I always find it cool when something is addressed in class that I'd never really thought about consciously before, but realize that I do it anyway. For instance, on Friday we learned about how we as senders encode messages in different ways depending upon who is going to receive the message and how we predict they'll decode it. This is super true. I have a different blog that my family reads than the one that my friends from home read. Sometimes the same thing will be addressed in both of them, but in differrent ways. They're both true, but focus on different things or aspects of things based on my intended audience; some things get left out or added in, depending on who I think is going to be reading it. Like the missionary letters that people were talking about in class. I wonder if Brock's mom got a letter about him getting mugged by a girl. And if that would make a parent worry more or less.
It kind of makes me think of this short story by Yann Matel in the book The Facts Behind the Helsinki Roccamatios. There is a story/thing called "Manners of Dying" where the excecutioner or warden or something from a prison is writing a letter to the mother of an inmate who had been put to death for the crime.

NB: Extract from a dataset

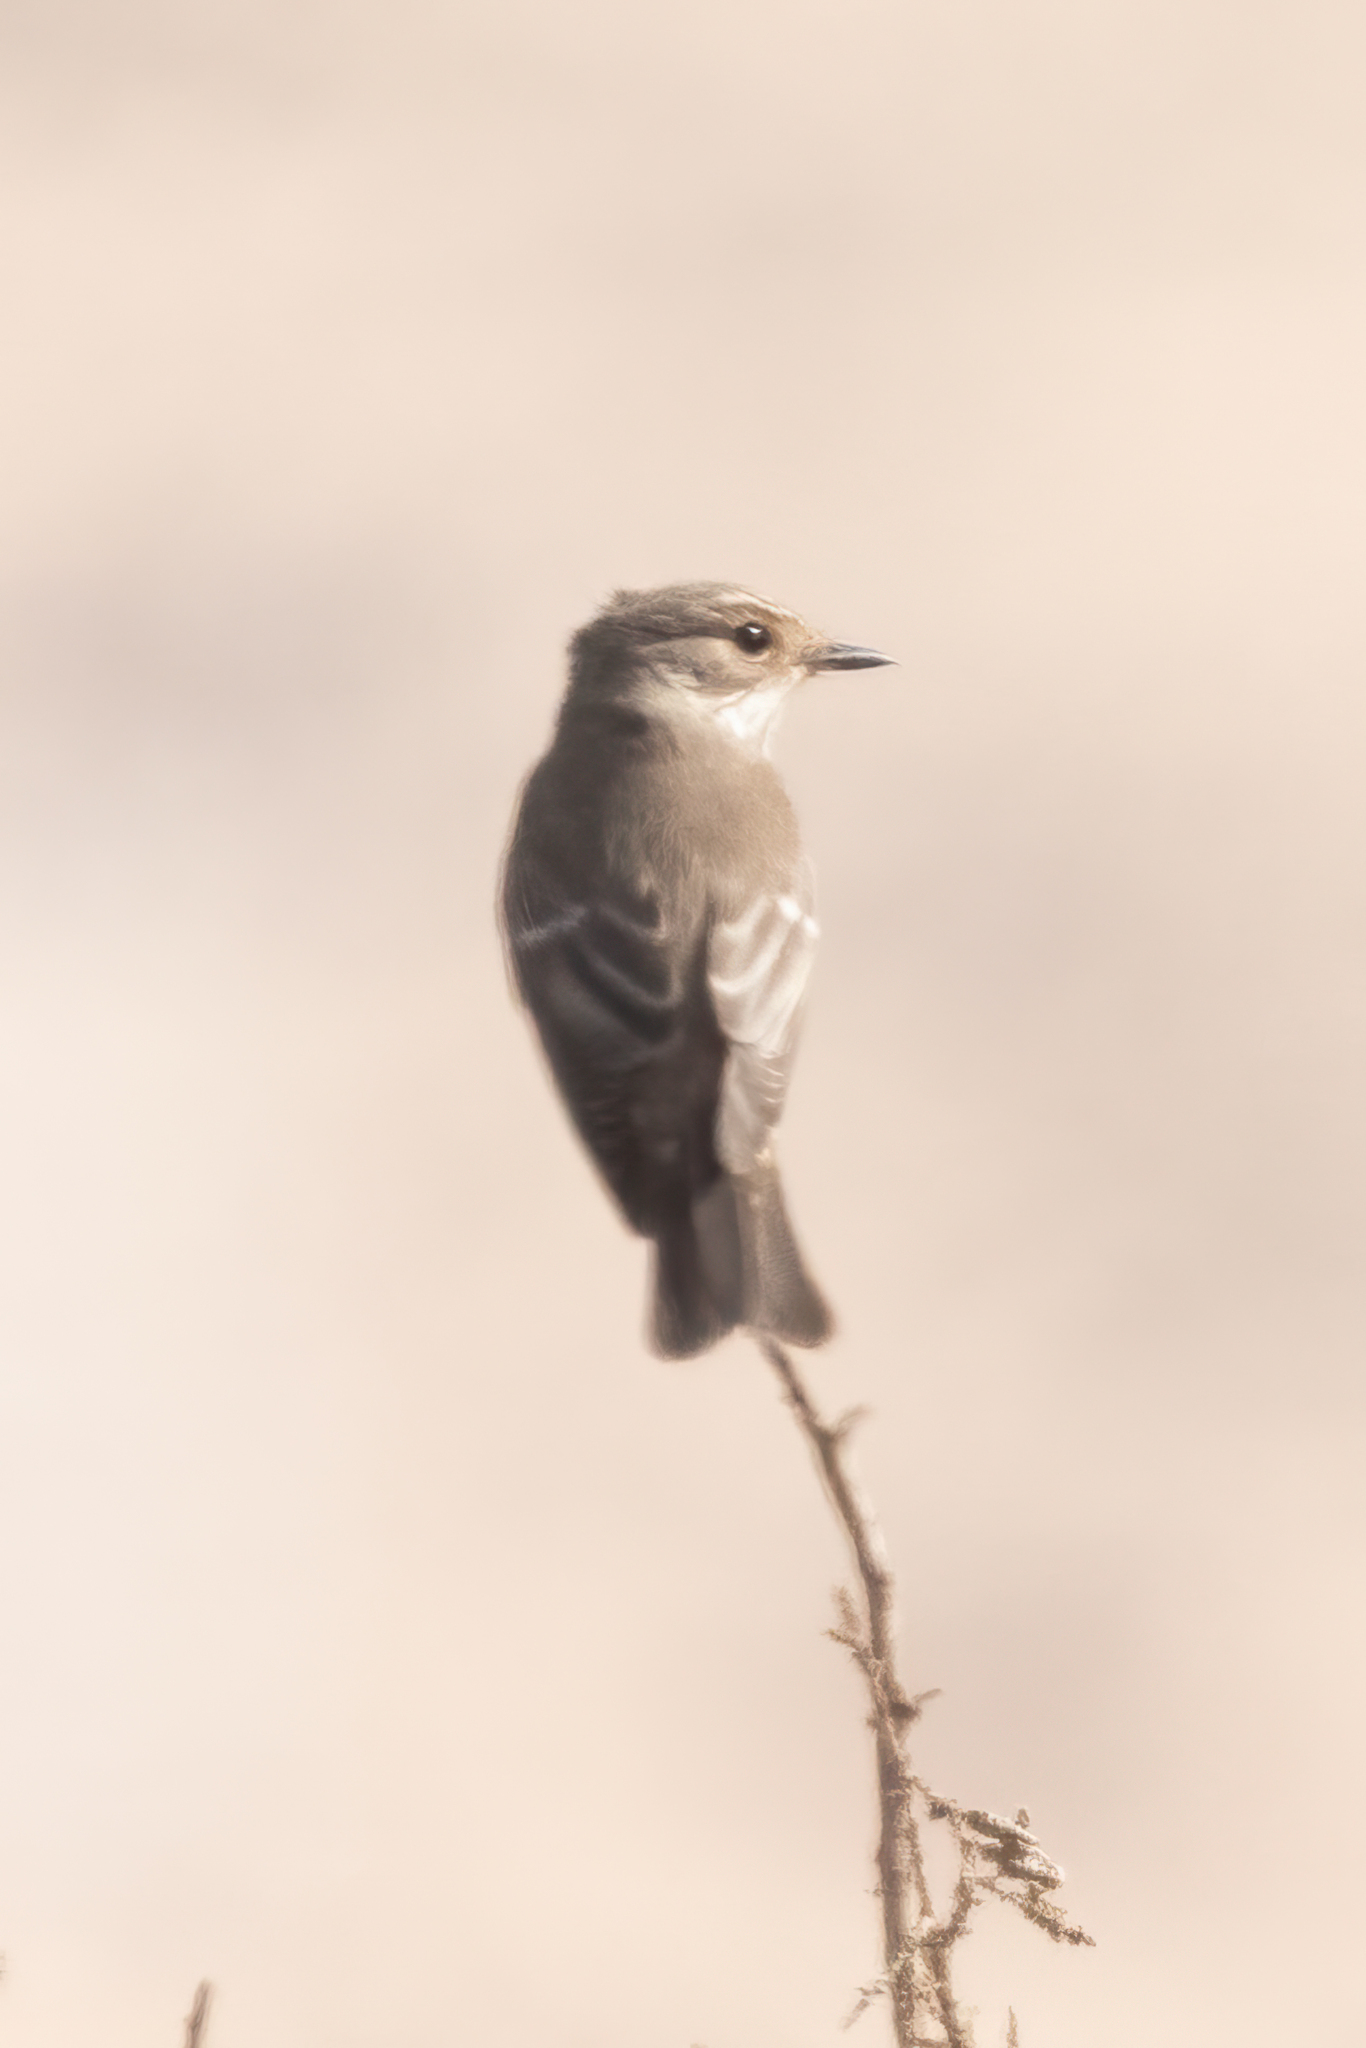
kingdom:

He writes it four different ways, though all of the letters describe the same events. But by changing words, you can change connotations and the feeling/impact of what you're saying, and the outcome is different; the recipient may have received the same information no matter how you presented it, but they way they feel about it depends on how you encoded it.

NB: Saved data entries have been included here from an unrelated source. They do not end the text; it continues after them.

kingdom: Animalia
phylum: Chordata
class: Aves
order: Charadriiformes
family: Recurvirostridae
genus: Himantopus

This brings me to the other thing we learned about, which was another model-staircase, this time of the different means by which we do anything (encode our messages, do a new skill, etc). These levels, from the bottom to the top, are as follows:
Unconcious incompetence wherein you're doing something that's kind of dumb, but you don't know better. (Like when you're in first grade and write a note to the boy you have a crush on that says "I LOVE YOU!" and he's not very happy to get it. Not like that's ever happened to me...)
Concious incompetence
Concious competence is the stage wherein you most easily get on other people's nerves, because you've just learned a new skill and want to try it out, but you've got a way to go before you've mastered it. ("Wait, take your hands off your ears, I know I'll hit that note next time...")
Unconcious competence is that stage of anything which we all hope to reach, when something good we've been working on clicks and becomes natural. (if you're able to dance without thinking about it/severely crippling your partner; I can only hope that this will be true of me some day. And I'm sure anyone I've ever danced with hopes so, too.)
Fin. 'Till luego, comrades.
2 comments:
Thanks so much for describing the competence stuff. I didn't really understand it in class, and your examples really helped! I also like how you took a book you read and tied into it with the 4 letters and how we change what we say to different people. sorry I don't have more time to go into detail right now, but I'll tell you more later ok?
great job!
I really liked how you spent time to really go in depth with your explanations in the various forms of consciousness. It helped me to understand them much better.